10834 Beechnut St. 281-988-5870
LA Crawfish
What started out as a small stand inside 99 Ranch Market in Memorial has expanded to include 25 franchised locations across Texas, with 13 alone in the Houston area. It’s a counter-service model, so you’ll see customers park themselves at a table with a case of beer and go to town devouring flavors including Garlic Butter, Hot & Sour and House Cajun (the best) with dips they customize themselves. The Asian-fusion menu is also quite extensive, with interesting items like the crawfish pho and empanadas. Because it’s a franchise, quality varies from location to location.
Multiple locations.
The Cajun Stop
Step into Lisa Carnley’s EaDo domain and feel transported to New Orleans. Her regulars, who follow her on social media religiously, come in as much for her hospitality as her menu. While much of her food is traditionally Cajun, Carnley—who is of Vietnamese descent and resettled in Houston after Hurricane Katrina—also offers a few Asian-esque crawfish flavors: garlicky lemon (our favorite), Hot Lips (super-spicy garlicky lemon), Krazie Asian (soy and basil), and Big Lips (buyer beware, this one’s really hot).

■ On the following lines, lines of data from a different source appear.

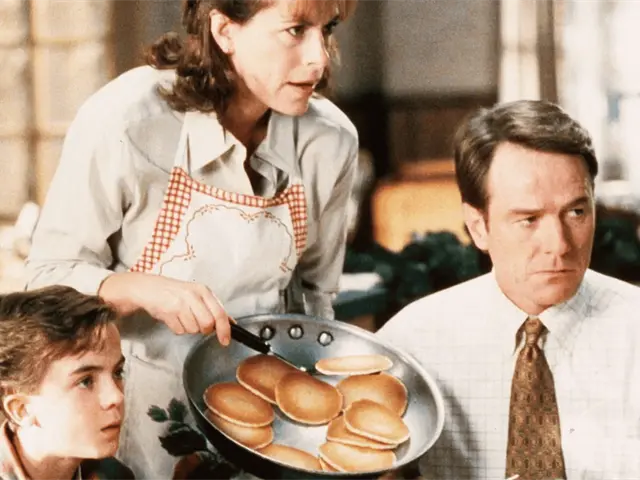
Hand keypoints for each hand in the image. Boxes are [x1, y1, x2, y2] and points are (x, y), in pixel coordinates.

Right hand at [98, 272, 230, 344]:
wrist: (149, 288)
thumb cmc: (175, 293)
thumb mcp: (197, 295)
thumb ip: (214, 308)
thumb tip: (231, 323)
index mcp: (204, 291)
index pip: (220, 313)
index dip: (224, 330)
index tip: (225, 341)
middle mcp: (193, 295)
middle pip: (207, 324)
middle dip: (203, 329)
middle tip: (195, 322)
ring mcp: (180, 303)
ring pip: (193, 329)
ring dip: (188, 328)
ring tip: (181, 316)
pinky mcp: (168, 312)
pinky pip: (180, 330)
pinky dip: (177, 328)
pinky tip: (173, 317)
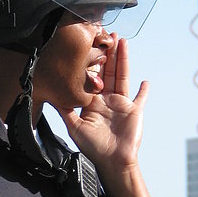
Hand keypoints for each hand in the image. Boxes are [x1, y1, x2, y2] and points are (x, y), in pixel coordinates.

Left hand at [56, 37, 147, 176]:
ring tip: (123, 42)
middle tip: (108, 35)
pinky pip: (141, 98)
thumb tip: (52, 95)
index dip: (92, 61)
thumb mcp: (74, 127)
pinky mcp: (135, 111)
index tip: (91, 45)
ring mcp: (121, 105)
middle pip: (108, 71)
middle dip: (108, 53)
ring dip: (123, 59)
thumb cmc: (93, 147)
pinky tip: (145, 81)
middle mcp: (106, 101)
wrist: (113, 161)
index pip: (92, 76)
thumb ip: (65, 110)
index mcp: (92, 102)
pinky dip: (143, 91)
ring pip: (123, 76)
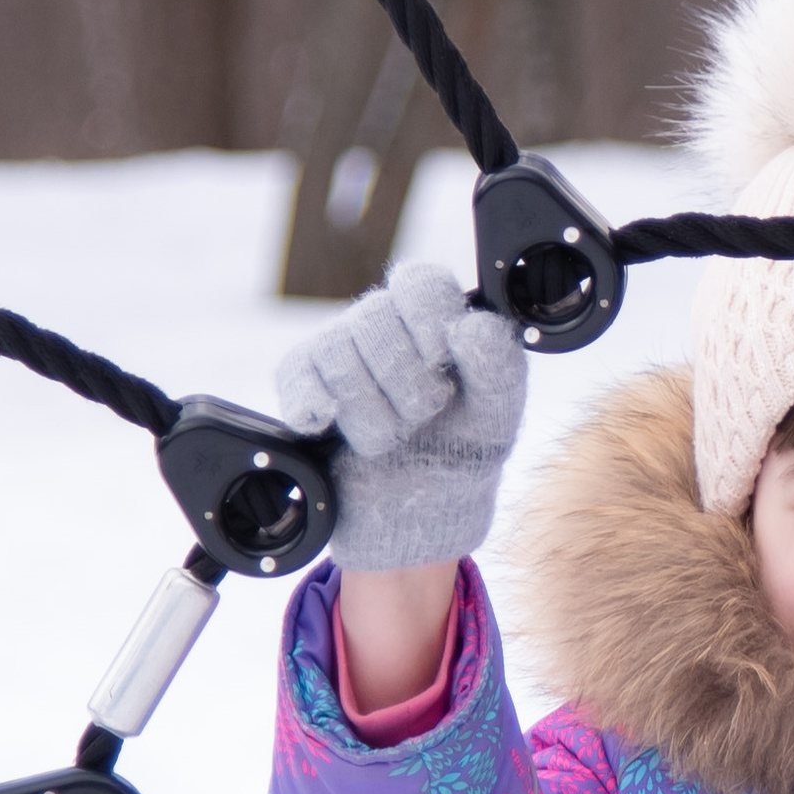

2130 Jefferson St. 713-222-8333

Garlic crawfish at The Crawfish Pot and Oyster Bar
Image: Nick de la Torre
The Crawfish Pot & Oyster Bar
The popular House Special flavor—a blend of garlic, butter and myriad other spices—is far less sweet than anything you’ll find in the predominantly Vietnamese area on or around Bellaire Boulevard. And while the crawdads are delicious, they’re not always the main event. Owner James Duong says that their Hungry Home Platter—a mouthwatering mix of king crab, blue crab, snow crab, sausage, Gulf shrimp, crawfish, corn and potatoes for about $54 (a steal)—is a best-seller.
9820 Gulf Fwy., #7. 713-360-6547
Wild Cajun
The flavors here—garlic butter and Wild Cajun—are less buttery and sweet than other places, something that owner Lee Ngo says he was aiming for, because too much butter makes you want to eat less. And, frankly, since some joints tend to go way overboard with the stuff, we can’t disagree with his methods.